Detalhes da tarefa: Reescreva o trecho da página de "Por isso, normalmente" a "da melhor forma.", trocando "paciência" por "calma".

Trecho da página:
§
A manha também pode ser uma necessidade de atenção que não visa a birra, mas a simples companhia do outro. Imagine o que é chegar neste mundo sem saber o que ele é, o que são as coisas e sem a capacidade de expressar ou mesmo de reconhecer propriamente seus sentimentos. Ainda que os bebês possuam certos instintos biológicos, inicialmente, não conseguem compreender a dinâmica do dia a dia e das pessoas que os rodeiam. E o pior, não são capazes de expressar essa angústia do desconhecimento de outra maneira que não o choro.

Por isso, normalmente quando um bebê chora por manha, ele chora por uma angústia do desconhecimento do mundo ao qual chegou, pedindo o conforto da companhia de seus pais para acalmá-lo. Ser mãe e pai exige paciência e compreensão com o serzinho que está aprendendo a viver.

A literatura como aprendizado na infância

Todos sabemos da importância da leitura e como é gostoso partilhar momentos com nossos filhos para contarmos histórias. Contudo, através da leitura, os pequenos não só se divertem, mas também aprendem e desenvolvem sua sensibilidade. A infância é um momento de descobertas, por isso, as crianças, até mais ou menos os 5 anos de idade, passam a maior parte do tempo voltadas para si mesmas. Afinal, elas estão aprendendo a serem elas mesmas, se descobrindo e tentando lidar com o mundo que as rodeia da melhor forma.
§
Dados extraídos:
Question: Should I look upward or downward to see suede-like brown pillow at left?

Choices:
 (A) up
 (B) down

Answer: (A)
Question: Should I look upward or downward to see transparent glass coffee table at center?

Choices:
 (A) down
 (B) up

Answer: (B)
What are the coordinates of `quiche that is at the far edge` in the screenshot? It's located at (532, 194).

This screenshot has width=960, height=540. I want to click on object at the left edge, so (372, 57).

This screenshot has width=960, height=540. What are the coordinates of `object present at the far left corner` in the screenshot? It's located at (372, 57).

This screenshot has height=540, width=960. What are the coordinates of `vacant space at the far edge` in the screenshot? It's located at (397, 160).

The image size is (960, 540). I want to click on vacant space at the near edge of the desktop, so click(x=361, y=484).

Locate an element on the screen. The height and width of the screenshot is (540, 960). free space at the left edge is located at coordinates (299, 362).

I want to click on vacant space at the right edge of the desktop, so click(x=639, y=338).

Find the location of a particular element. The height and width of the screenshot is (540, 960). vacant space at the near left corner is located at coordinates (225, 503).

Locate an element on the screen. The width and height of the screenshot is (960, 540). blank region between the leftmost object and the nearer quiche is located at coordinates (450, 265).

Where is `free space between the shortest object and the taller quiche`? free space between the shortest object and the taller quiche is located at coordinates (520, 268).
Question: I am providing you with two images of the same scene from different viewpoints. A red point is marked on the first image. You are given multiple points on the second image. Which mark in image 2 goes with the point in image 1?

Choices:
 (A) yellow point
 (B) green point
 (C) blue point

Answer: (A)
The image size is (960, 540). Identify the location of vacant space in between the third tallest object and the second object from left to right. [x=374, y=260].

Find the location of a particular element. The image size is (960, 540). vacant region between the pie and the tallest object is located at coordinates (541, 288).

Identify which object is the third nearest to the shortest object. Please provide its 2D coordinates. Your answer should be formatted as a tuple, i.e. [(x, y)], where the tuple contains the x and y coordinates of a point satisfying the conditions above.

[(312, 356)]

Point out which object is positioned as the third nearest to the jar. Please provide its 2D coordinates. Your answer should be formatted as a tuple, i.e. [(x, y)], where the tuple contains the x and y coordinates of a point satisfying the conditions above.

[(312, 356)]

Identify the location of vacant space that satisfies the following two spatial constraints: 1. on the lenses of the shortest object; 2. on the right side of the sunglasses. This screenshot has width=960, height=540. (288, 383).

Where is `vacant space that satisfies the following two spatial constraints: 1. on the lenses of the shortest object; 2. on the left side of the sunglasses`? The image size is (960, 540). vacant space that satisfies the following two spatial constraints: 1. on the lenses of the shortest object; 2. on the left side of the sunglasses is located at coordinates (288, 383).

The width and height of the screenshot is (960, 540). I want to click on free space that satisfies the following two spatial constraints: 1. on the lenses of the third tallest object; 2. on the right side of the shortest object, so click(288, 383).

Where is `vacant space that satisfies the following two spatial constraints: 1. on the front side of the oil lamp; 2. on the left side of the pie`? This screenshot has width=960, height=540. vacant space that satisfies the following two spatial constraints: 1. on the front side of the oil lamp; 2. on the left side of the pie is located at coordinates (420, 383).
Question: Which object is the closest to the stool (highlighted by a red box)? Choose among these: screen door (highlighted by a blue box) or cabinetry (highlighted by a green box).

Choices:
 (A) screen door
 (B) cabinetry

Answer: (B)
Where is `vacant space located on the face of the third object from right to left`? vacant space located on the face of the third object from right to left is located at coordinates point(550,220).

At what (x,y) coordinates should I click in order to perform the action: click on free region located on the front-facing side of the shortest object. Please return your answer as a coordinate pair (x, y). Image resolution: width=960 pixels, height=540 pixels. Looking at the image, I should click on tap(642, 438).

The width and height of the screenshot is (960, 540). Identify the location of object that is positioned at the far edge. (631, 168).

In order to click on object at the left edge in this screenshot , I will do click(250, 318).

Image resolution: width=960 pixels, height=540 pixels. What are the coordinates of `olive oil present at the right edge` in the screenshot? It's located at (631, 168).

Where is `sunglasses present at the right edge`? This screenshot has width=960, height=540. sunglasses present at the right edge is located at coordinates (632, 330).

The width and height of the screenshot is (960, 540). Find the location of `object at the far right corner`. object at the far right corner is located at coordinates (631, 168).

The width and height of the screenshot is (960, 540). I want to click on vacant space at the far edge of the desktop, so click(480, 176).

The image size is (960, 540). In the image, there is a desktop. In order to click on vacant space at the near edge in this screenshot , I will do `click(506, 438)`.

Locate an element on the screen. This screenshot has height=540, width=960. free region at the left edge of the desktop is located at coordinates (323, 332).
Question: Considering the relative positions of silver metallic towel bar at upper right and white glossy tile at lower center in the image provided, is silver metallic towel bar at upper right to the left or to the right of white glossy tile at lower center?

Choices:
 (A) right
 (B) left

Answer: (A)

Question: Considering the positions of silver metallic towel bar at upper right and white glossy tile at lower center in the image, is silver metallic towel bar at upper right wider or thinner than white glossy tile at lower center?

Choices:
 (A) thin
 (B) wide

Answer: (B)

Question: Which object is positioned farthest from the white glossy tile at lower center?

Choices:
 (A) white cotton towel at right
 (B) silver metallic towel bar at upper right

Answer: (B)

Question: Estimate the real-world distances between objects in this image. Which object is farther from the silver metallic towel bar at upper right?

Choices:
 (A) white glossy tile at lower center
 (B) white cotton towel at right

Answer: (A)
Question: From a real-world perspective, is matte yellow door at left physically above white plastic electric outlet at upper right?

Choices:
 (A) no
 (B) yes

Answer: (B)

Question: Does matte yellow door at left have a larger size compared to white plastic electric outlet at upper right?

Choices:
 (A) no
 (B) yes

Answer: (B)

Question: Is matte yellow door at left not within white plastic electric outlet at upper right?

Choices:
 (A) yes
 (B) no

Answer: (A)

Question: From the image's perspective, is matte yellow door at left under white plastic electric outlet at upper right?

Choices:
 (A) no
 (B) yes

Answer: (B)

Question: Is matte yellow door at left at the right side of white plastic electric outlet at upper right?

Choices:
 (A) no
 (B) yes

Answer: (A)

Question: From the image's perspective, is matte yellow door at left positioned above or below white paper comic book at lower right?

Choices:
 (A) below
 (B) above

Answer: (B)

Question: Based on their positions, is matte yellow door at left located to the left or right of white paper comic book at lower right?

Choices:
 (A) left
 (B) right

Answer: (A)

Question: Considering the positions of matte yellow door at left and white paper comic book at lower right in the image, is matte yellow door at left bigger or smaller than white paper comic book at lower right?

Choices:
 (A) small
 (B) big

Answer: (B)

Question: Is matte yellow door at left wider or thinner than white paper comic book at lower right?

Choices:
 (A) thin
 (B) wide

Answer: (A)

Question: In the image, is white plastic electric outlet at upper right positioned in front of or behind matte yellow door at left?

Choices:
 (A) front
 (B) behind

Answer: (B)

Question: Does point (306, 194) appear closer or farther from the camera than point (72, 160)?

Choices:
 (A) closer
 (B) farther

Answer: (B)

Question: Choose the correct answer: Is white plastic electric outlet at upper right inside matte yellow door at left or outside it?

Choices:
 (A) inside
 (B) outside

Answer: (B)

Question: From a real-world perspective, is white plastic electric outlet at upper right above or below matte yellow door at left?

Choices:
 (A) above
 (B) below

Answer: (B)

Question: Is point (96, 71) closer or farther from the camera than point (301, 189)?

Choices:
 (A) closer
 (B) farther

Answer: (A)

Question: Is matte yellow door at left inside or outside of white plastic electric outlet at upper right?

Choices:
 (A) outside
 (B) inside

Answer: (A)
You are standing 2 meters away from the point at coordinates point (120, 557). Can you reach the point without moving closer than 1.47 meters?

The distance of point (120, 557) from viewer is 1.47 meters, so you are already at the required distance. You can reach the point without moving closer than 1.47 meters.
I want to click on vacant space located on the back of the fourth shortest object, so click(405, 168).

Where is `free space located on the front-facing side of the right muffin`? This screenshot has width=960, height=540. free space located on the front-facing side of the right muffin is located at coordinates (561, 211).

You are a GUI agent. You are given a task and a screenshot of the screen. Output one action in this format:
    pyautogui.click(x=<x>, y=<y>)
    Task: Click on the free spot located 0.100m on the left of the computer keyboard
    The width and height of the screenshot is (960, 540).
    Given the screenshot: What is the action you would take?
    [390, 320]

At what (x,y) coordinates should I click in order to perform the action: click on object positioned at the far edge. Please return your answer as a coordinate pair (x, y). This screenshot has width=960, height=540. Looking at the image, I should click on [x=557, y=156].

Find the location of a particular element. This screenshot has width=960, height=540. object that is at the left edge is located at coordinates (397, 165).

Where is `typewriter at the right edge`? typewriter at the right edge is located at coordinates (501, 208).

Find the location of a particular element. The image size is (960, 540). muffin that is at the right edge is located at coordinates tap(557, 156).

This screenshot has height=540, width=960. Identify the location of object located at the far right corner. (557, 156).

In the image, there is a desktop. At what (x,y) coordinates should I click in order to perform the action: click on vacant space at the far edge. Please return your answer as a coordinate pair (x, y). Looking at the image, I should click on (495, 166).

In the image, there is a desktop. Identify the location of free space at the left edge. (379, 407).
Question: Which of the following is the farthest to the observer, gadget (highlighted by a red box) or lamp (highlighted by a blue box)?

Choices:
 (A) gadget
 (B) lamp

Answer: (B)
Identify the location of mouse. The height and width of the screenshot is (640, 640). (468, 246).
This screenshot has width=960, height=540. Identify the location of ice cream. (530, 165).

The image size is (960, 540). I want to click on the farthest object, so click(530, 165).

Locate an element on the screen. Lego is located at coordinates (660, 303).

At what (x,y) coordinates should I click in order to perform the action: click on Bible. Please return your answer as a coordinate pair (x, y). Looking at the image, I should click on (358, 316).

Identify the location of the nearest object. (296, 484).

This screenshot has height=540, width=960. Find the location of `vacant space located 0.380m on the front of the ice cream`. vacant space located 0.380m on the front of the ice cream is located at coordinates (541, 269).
§
Tarefa concluída:
Por isso, normalmente quando um bebê chora por manha, ele chora por uma angústia do desconhecimento do mundo ao qual chegou, pedindo o conforto da companhia de seus pais para acalmá-lo. Ser mãe e pai exige calma e compreensão com o serzinho que está aprendendo a viver.

A literatura como aprendizado na infância

Todos sabemos da importância da leitura e como é gostoso partilhar momentos com nossos filhos para contarmos histórias. Contudo, através da leitura, os pequenos não só se divertem, mas também aprendem e desenvolvem sua sensibilidade. A infância é um momento de descobertas, por isso, as crianças, até mais ou menos os 5 anos de idade, passam a maior parte do tempo voltadas para si mesmas. Afinal, elas estão aprendendo a serem elas mesmas, se descobrindo e tentando lidar com o mundo que as rodeia da melhor forma.